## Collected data
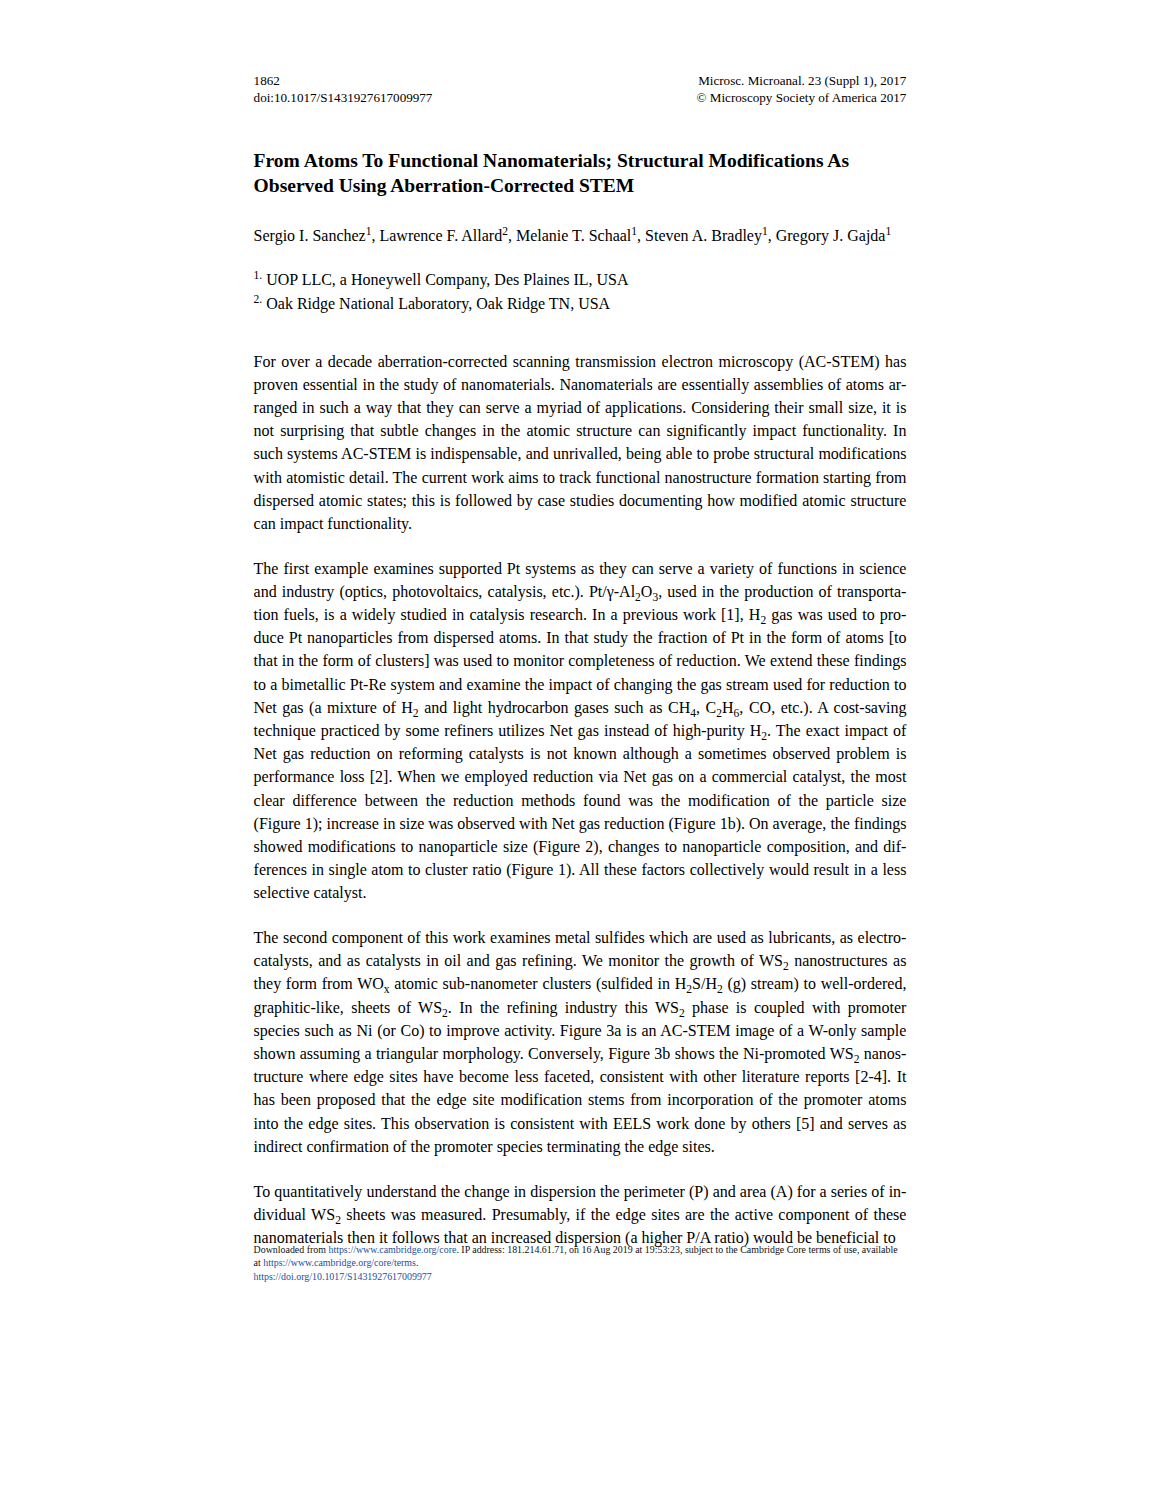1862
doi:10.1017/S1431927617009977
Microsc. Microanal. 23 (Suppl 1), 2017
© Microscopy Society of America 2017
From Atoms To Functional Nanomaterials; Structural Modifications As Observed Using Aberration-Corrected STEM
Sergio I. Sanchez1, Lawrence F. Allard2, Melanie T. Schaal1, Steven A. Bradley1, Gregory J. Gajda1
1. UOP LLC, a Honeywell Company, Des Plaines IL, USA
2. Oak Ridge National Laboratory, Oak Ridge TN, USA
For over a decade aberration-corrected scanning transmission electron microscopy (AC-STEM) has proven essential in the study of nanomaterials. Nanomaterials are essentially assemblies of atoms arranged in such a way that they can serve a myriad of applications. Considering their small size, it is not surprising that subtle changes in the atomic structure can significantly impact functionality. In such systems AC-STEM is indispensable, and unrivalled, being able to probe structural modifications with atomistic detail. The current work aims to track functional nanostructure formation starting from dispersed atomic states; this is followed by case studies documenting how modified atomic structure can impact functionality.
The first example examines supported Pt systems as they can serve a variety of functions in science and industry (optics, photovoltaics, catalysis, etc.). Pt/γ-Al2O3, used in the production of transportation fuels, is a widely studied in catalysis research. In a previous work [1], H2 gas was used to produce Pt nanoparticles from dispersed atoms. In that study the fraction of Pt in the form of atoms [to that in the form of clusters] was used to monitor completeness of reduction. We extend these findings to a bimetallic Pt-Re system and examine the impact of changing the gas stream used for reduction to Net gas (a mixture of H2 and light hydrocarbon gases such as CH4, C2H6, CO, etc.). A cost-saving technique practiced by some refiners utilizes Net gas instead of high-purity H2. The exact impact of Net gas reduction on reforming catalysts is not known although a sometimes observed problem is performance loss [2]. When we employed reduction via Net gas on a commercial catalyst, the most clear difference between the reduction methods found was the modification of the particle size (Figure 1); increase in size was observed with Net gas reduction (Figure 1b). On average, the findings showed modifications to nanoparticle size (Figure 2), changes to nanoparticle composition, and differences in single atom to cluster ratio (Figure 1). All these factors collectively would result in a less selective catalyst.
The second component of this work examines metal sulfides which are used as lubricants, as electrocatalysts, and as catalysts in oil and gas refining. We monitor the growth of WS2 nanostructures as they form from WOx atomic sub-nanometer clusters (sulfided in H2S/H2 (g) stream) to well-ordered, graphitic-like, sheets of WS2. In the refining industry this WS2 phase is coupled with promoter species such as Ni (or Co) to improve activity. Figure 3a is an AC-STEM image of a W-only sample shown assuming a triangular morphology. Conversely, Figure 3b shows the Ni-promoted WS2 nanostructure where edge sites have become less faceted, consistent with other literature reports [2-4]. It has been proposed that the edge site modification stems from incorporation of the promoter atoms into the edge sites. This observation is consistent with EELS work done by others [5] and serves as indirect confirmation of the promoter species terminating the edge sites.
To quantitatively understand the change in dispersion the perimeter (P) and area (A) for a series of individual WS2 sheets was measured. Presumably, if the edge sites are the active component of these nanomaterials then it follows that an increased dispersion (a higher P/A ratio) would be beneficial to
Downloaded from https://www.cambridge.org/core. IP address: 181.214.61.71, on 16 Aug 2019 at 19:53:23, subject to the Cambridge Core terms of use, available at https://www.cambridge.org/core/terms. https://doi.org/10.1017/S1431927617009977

...

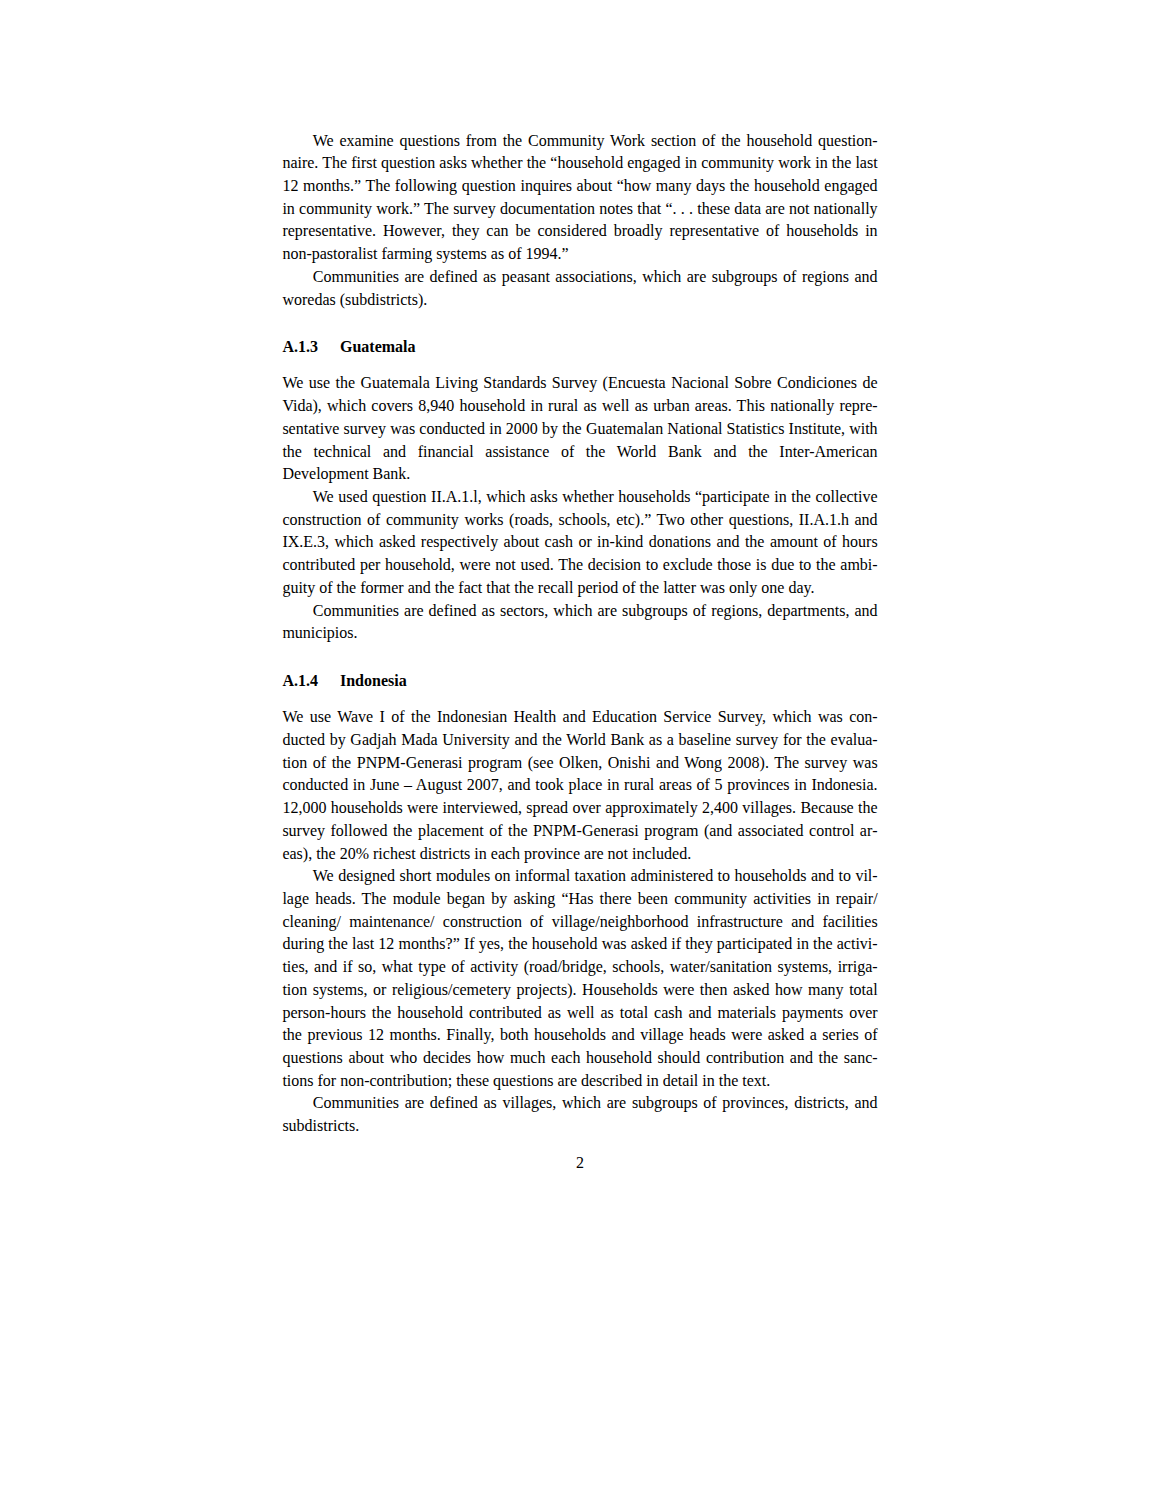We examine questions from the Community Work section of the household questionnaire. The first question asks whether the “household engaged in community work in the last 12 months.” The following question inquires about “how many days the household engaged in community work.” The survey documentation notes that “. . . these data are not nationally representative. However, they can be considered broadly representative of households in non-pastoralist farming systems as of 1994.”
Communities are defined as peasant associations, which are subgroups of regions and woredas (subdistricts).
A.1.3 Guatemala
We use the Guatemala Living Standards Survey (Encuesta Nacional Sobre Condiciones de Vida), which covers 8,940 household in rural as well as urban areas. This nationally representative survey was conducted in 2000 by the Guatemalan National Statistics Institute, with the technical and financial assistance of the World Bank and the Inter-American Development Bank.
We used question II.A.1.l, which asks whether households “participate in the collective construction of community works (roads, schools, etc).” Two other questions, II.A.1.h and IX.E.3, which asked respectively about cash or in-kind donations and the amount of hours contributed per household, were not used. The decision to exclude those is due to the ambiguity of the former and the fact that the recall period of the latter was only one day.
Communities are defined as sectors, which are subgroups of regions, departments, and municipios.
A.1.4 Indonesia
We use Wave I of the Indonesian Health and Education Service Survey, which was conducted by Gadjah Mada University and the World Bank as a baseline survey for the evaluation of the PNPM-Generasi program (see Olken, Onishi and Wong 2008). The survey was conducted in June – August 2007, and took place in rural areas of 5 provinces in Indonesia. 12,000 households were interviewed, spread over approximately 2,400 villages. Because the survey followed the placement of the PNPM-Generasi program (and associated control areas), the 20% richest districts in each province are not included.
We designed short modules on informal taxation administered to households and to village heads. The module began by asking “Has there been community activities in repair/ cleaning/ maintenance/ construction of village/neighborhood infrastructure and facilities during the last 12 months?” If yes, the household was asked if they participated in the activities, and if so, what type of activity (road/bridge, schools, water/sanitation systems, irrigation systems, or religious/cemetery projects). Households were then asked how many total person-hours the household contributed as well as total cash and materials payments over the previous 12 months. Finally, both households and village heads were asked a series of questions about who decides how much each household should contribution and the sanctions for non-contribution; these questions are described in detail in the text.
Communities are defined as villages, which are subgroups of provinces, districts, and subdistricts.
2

## Exercise
Please output exactly the lines between the one holding "Sergio I. Sanchez1, Lawrence" and the one holding "For over a decade" in the records above, inclusive, and nothing more.

## Reply to the exercise
Sergio I. Sanchez1, Lawrence F. Allard2, Melanie T. Schaal1, Steven A. Bradley1, Gregory J. Gajda1
1. UOP LLC, a Honeywell Company, Des Plaines IL, USA
2. Oak Ridge National Laboratory, Oak Ridge TN, USA
For over a decade aberration-corrected scanning transmission electron microscopy (AC-STEM) has proven essential in the study of nanomaterials. Nanomaterials are essentially assemblies of atoms arranged in such a way that they can serve a myriad of applications. Considering their small size, it is not surprising that subtle changes in the atomic structure can significantly impact functionality. In such systems AC-STEM is indispensable, and unrivalled, being able to probe structural modifications with atomistic detail. The current work aims to track functional nanostructure formation starting from dispersed atomic states; this is followed by case studies documenting how modified atomic structure can impact functionality.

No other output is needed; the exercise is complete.